I regularly read a blog on NYTimes.com called “Me, Myself and Math” which talks about Math in everyday life. Pretty nerdy I know, but you find some interesting tidbits. One that recently came up was the birthday problem. You are always running into birthday coincidences where some one you know has the same birthday as someone else you know. And you think it is incredible. Well, how incredible is it?

Let’s ask a basic question to see. How many people in a group would be necessary to make the odds of two people in the group having the same birthdays 50/50? The answer… 23. What? Much lower than you thought right?

Let’s quickly breakdown why. Let’s say you, your mom and your dad all have different birthdays. That would not be weird, but let’s figure out how unlikely that really was and then we can figure out a bigger group from the same concept.

Okay, to figure your family problem out, we need to think of alternate realities — all the possible combinations of birthdays that *could* have occurred — and then calculate what fraction of those combinations involve three distinct birthdays.

Okay, starting with you. You have 365 days of open days to avoid having a matching birthday (since you are the only person in the group thus far). Next your mom. She has 364 open days and your dad has 363. If you multiply the number of possible days each person has and then divide that by the total number of days you get the probability of any three people having the same birthday (and also the combination formula*).

So (365 x 364 x 363) / (365 x 365 x 365) = 0.9918 or 99.18%. If you subtract that from one you get 0.82% which are the odds that a group of 3 people would have a matching birthday. To find the answer to the original question, we only need to continue this process.

The equation would look like this:

(365 x 364 x 363 x 362 x 361 x 360 x 359 x 358 x 357 x 356 x 355 x 354 x 353 x 352 x 351 x 350 x 349 x 348 x 347 x 346 x 345 x 344 x 343) / (365 x 365 x 365 x 365 x 365 x 365 x 365 x 365 x 365 x 365 x 365 x 365 x 365 x 365 x 365 x 365 x 365 x 365 x 365 x 365 x 365 x 365 x 365)

Don’t believe me? Check out this birthday problem calculator.

*Here is an example of how combinations work taken from the NYTimes Article:

“Suppose you have 3 pairs of pants and 5 shirts. How many different outfits can you create? Say you decide to wear your ratty blue jeans. Then with five shirts to choose from, that gives you 5 outfits right there. Or you could wear those nice polyester khakis you still have from your high school graduation. Combine them with any of the five shirts and that’s another 5 outfits. Finally, you could go casual and wear your Star Trek sweat pants along with any of the five shirts, creating 5 more outfits and bringing the total to 3 times 5, or 15, outfits in all.

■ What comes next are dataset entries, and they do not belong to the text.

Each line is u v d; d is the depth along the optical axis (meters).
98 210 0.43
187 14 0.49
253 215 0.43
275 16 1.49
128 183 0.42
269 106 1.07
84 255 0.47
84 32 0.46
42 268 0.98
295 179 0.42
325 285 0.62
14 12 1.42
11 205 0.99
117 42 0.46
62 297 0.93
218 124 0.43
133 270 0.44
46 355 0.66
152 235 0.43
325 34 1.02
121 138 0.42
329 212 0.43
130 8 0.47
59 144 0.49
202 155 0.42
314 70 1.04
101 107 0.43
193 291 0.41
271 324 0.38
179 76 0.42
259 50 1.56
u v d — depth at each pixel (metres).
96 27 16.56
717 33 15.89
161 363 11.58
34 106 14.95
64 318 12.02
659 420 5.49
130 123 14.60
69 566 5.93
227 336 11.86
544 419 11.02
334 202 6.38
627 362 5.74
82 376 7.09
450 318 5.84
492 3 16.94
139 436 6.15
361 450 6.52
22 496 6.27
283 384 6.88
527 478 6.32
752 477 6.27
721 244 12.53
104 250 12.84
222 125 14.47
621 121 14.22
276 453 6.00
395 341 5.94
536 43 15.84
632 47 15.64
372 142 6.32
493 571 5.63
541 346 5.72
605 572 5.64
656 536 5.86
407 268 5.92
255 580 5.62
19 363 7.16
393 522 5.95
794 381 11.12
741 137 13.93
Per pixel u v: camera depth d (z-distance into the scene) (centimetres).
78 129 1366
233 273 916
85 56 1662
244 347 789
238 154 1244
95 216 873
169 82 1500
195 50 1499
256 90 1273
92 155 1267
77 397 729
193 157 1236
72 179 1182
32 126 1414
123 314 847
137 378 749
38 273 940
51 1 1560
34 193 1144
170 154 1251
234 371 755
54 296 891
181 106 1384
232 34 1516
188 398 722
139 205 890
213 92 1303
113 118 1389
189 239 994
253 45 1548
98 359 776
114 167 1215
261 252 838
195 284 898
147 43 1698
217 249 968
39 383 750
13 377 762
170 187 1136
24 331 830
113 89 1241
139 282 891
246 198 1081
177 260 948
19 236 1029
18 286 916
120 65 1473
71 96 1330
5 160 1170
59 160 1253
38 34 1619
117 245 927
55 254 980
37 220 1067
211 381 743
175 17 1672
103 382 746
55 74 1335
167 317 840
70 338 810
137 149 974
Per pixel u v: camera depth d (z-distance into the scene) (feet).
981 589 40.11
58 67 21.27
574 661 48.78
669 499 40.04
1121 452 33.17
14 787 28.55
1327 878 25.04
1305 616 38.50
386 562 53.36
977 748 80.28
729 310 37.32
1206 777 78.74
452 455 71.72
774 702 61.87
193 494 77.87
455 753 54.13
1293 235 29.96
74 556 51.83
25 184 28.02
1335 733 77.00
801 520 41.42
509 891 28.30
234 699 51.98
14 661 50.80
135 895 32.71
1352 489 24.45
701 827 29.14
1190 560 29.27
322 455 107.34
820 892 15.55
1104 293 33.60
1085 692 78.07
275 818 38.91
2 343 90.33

That’s the combination principle in action: If you can make *M* choices of one thing (like 3 pairs of pants) and *N* choices of another (like 5 shirts), you can make *M* x *N* combinations of them both (15 outfits). The principle also extends to more than two things. If you want to top off your outfit with a stylish hat and you have 6 to choose from, you can create 3 x 5 x 6 = 90 ensembles of pants, shirts and hats.”